In a new interview about President Trump’s position on changing federal marijuana laws, a top reelection campaign aide said cannabis and other illegal drugs should stay illegal.
“I think what the president is looking at is looking at this from a standpoint of a parent of a young person to make sure that we keep our kids away from drugs,” Marc Lotter, director of strategic communications for the Trump 2020 effort, said in an interview with Las Vegas CBS affiliate KLAS-TV.
“They need to be kept illegal,” he said. “That is the federal policy.”
When asked about the growing number of states legalizing marijuana use, he had this to say:
“I think the president has been pretty clear on his views on marijuana at the federal level,” Lotter said. “I know many states have taken a different path.”
President Trump has consistently voiced support for states’ rights to set their own marijuana laws when asked about the issue.
“We’re going to see what’s going on. It’s a very big subject and right now we are allowing states to make that decision,” he said last year. “A lot of states are making that decision, but we’re allowing states to make that decision.”
Trump has issued signed statements reserving his right to ignore a congressionally approved protection for state medical marijuana laws, and his budget requests have included a provision that blocks Washington, D.C. from spending its own local tax dollars to legalize cannabis sales.

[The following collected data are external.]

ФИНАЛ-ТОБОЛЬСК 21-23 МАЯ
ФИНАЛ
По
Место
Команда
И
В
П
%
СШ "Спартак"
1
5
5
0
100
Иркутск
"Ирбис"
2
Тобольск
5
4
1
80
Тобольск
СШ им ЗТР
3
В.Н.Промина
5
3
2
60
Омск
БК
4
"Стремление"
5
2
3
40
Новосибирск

Lotter: “If he changes that, obviously that would be something I wouldn't want to get out in front of him on that,”
Among 2020 Democratic presidential candidates, Sens. Amy Klobuchar (D-MN), Bernie Sanders (I-VT) and Elizabeth Warren (D-MA), along with former South Bend, Indiana Mayor Pete Buttigieg, Rep. Tulsi Gabbard (D-HI) and businessman Tom Steyer support federally legalizing marijuana.
Former Vice President Joe Biden and former New York City Mayor Michael Bloomberg both oppose legalizing cannabis but have backed modest reforms such as decriminalizing possession and expunging past records.